Tout à coup, devant moi, une grande femme enveloppée dans un pagne blanc qui voilait son visage et cachait ses pieds. Mon coeur battait à coups précipités, j’avais l’impression de recevoir de grands cognements de bélier qui ne réussissaient pas à défoncer ma poitrine.
Conte d’Afrique de l’ouest
Le Bénin est considéré comme le berceau du vodou, religion d’ordonnance cosmique liée aux cultes animistes et fétichistes.
Pays où les esprits sont imbriqués au vivant, où la vie tutoie de si près la mort, où à chaque chose l’on attribue une signification seconde. La réalité qui se dessine ici contient en elle-même un au-delà, un ailleurs. L’imaginaire s’imbrique au réel pour dessiner un territoire où le visible n’existe pas sans l’invisible. La tradition orale béninoise décrit des mythes fondateurs où l’animal est symbole de sacralité, l’incarnation d’une divinité.
L’heure bleue est cet interstice, ce temps où la clarté cohabite avec l’obscurité. Temps suspendu, indéfinissable, entre éveil et sommeil, rêve et insomnie. Heure nébuleuse qui évoque des territoires subjectivement parcourus, vacillants, les repères se brouillant avec l’opacité de la nuit. Avec elle surgiront d’autres ombres, aux contours plus ténus, empreintes de mystère et de mysticisme.
La réalité se diffracte alors en une vision kaléidoscopique, évanescente. Les yeux mi-clos, mi-ouverts, sur un monde – réel ou imaginaire – où les frontières entre connu et inconnu sont abolies.
« Dans la culture occidentale, le visible a été développé au maximum. La culture africaine cache plus qu’elle ne révèle ».
Patrick Nguema Ndong

Publication dans Fisheye Photo Review
« La photographe française Marie Leroux signe avec L’heure bleue un portrait métaphorique de la pratique du vaudou. Une série brouillant les pistes entre le visible et l’invisible.
En 2016, elle découvre le Bénin, pays d’Afrique de l’Ouest considéré comme le berceau du vaudou. « Dans ce territoire, l’animisme – la croyance en une force vitale animant les hommes comme les animaux ou les végétaux – mêlé à d’autres religions reste profondément ancré et visuellement omniprésent », précise-t-elle. Saisie par cette culture souvent diabolisée, la photographe se lance dans un portrait atypique du Bénin brouillant les pistes entre le visible et l’invisible, le profane et le sacré. « Le titre choisi, L’heure bleue, symbolise cet instant où l’on bascule vers une réalité plus mystérieuse, sombre et troublante », ajoute-t-elle.
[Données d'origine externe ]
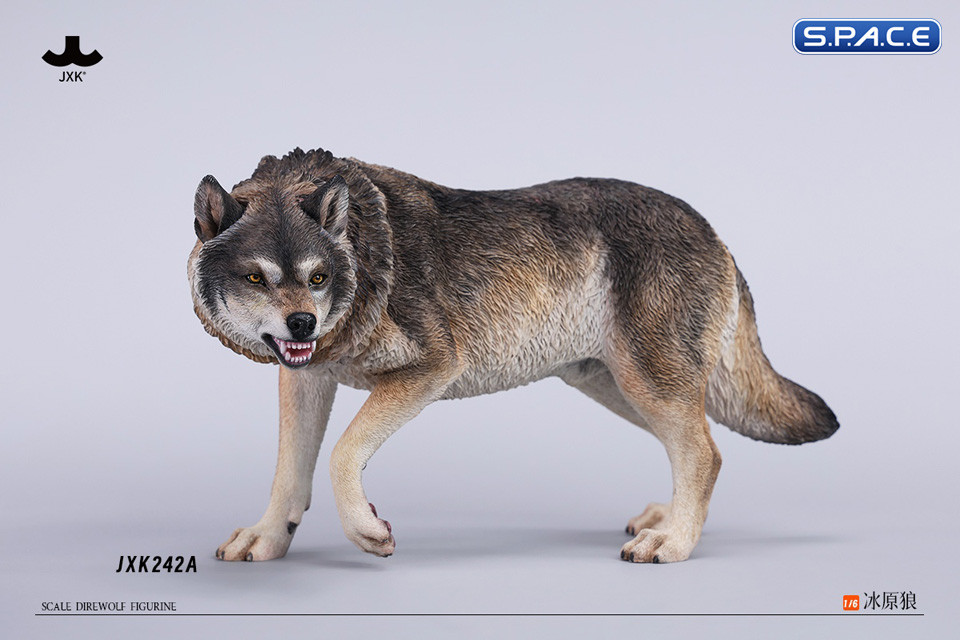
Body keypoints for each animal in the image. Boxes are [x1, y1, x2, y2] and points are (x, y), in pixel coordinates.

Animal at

Où s’arrête le monde des vivants ?
Ancrée dans cette période où la nuit prend le pas sur le jour, la série se veut sombre, sourde. Paysages et portraits d’hommes et d’animaux se répondent, dans une obscurité presque complète. Où s’arrête le monde des vivants ? Peut-on capturer la spiritualité ? En travaillant soigneusement son esthétique, Marie Leroux révèle un univers secret, évoquant le caractère imperceptible d’une religion, mais aussi la volonté du vaudou de se pratiquer discrètement. « Il y a une dualité inhérente à cette croyance : d’une part, les autels, visibles à l’entrée des villages, et d’autre part, les entités et la pratique qui demeurent invisibles », précise l’artiste.
Pensée comme une série de métaphores, L’heure bleue capture les éléments de manière sensorielle. « La pratique est intrinsèquement liée aux forces naturelles, les offrandes faites aux fétiches (figures représentant les dieux du panthéon vaudou) et les cérémonies animistes permettent d’apaiser les divinités et d’attirer leur clémence. Il est question de l’histoire d’un peuple, de son lien avec l’animal qui se fait symbole de sacralité, d’une cosmogonie », rappelle l’artiste. Loin d’exposer une vision exotique du territoire, elle s’immerge au contraire dans les rites et les pratiques, représentant, à la manière de flashs visuels, les contours d’un monde étrange. Corps nus, pythons et paysages nocturnes apparaissent, voilés. Comme les bribes d’un songe qu’on essaie, en vain, de retenir ».
Lou Tsatsas
» Dans « L’Heure Bleue », déambulation au cœur du pays vodou, Marie Leroux échappe aux risques de la fureur primitive ; le pas de côté qu’elle opère permet d’occasionner des distorsions contenues et sourdes. Elle décentre, décadre. Elle traverse ce cadre dans ses multiples frontières (entre documentaire et fiction) et limites (contrastes profonds et gros plans magnifiés), créant par cela un interstice tout en retenue où la vision d’auteur demeure par sa réelle et délicate exigence et sa faculté de réincarner la chair et sa réalité ».